YouTube’s stronger election misinformation policies had a spillover effect on Twitter and Facebook, researchers say.

YouTube’s stricter anti-election misinformation policy has been followed by a sharp decline in the prevalence of false and misleading videos on …

YouTube’s stricter anti-election misinformation policy has been followed by a sharp decline in the prevalence of false and misleading videos on Facebook and Twitter, according to a new study published Thursday that underscores the power of the video service on social media.

Researchers at New York University’s Center for Social Media and Politics saw a sharp increase in YouTube videos of electoral fraud shared on Twitter immediately after the November 3rd election. In November, these videos consistently made up about a third of all election-related video shares on Twitter. The top polling fraud YouTube channels shared on Twitter this month came from sources with a history of misinformation about elections such as Project Veritas, Right Side Broadcasting Network, and One America News Network.

But the proportion of election fraud allegations spread on Twitter fell sharply after December 8th. That was the day YouTube announced it would remove videos that promoted the unsubstantiated theory that widespread errors and fraud changed the outcome of the presidential election. By December 21, the proportion of YouTube voting fraud content shared on Twitter fell below 20 percent for the first time since the election.

The proportion continued to decline after Jan 7, when YouTube announced that any channels that violated its election misinformation policy would receive a “warning” and that channels that received three warnings in 90 days would be permanently removed will. By the day of the inauguration, the share was around 5 percent.

The trend has been replicated on Facebook. A post-election spike in video sharing featuring fraud theories peaked just before December 8, with about 18 percent of all videos on Facebook. After YouTube put its stricter guidelines in place, the percentage fell sharply for much of the month before rising slightly before the January 6 uprising in the Capitol. The proportion fell again to 4 percent by the day of the inauguration after the new guidelines came into force on January 7th.

To arrive at their results, the researchers collected a random sample of 10 percent of all tweets every day. Then they quarantined tweets that linked on YouTube videos. They did the same for YouTube links on Facebook, using Facebook’s own social media analytics tool, CrowdTangle.

From this large data set, the researchers filtered for YouTube videos about the election broadly, as well as about election fraud using a set of keywords like “Stop the Steal” and “Sharpiegate.” This allowed the researchers to get a sense of the volume of YouTube videos about election fraud over time, and how that volume shifted in late 2020 and early 2021.

Misinformation on major social networks has proliferated in recent years. YouTube in particular has lagged behind other platforms in cracking down on different types of misinformation, often announcing stricter policies several weeks or months after Facebook and Twitter. In recent weeks, however, YouTube has toughened its policies, such as banning all antivaccine misinformation and suspending the accounts of prominent antivaccine activists, including Joseph Mercola and Robert F. Kennedy Jr.

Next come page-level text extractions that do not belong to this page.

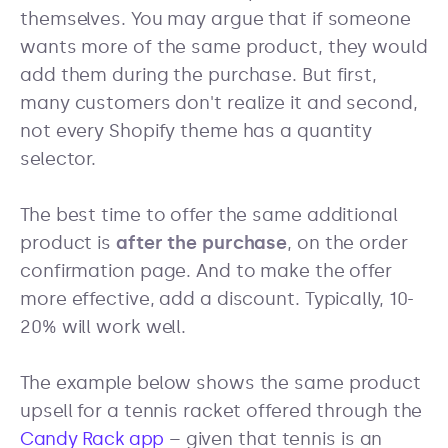
themselves. You may argue that if someone
wants more of the same product, they would
add them during the purchase. But first,
many customers don't realize it and second,
not every Shopify theme has a quantity
selector.
The best time to offer the same additional
product is
after the purchase
, on the order
confirmation page. And to make the offer
more effective, add a discount. Typically, 10-
20% will work well.
The example below shows the same product
upsell for a tennis racket offered through the
Candy Rack app
– given that tennis is an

Megan Brown, a research scientist at the N.Y.U. Center for Social Media and Politics, said it was possible that after YouTube banned the content, people could no longer share the videos that promoted election fraud. It is also possible that interest in the election fraud theories dropped considerably after states certified their election results.

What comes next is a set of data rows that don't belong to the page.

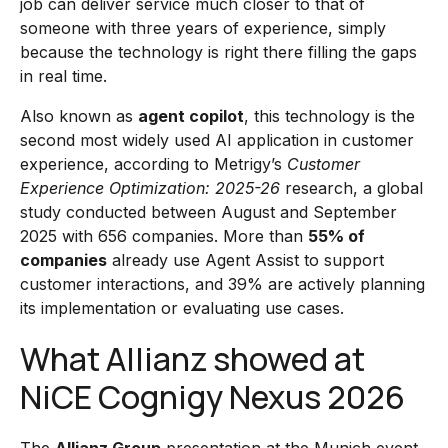
job can deliver service much closer to that of
someone with three years of experience, simply
because the technology is right there filling the gaps
in real time.
Also known as
agent copilot
, this technology is the
second most widely used AI application in customer
experience, according to Metrigy’s
Customer
Experience Optimization: 2025-26
research, a global
study conducted between August and September
2025 with 656 companies. More than
55% of
companies
already use Agent Assist to support
customer interactions, and 39% are actively planning
its implementation or evaluating use cases.
What Allianz showed at
NiCE Cognigy Nexus 2026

But the bottom line, Ms. Brown said, is that “we know these platforms are deeply interconnected.” YouTube, she pointed out, has been identified as one of the most-shared domains across other platforms, including in both of Facebook’s recently released content reports and N.Y.U.’s own research.

“It’s a huge part of the information ecosystem,” Ms. Brown said, “so when YouTube’s platform becomes healthier, others do as well.”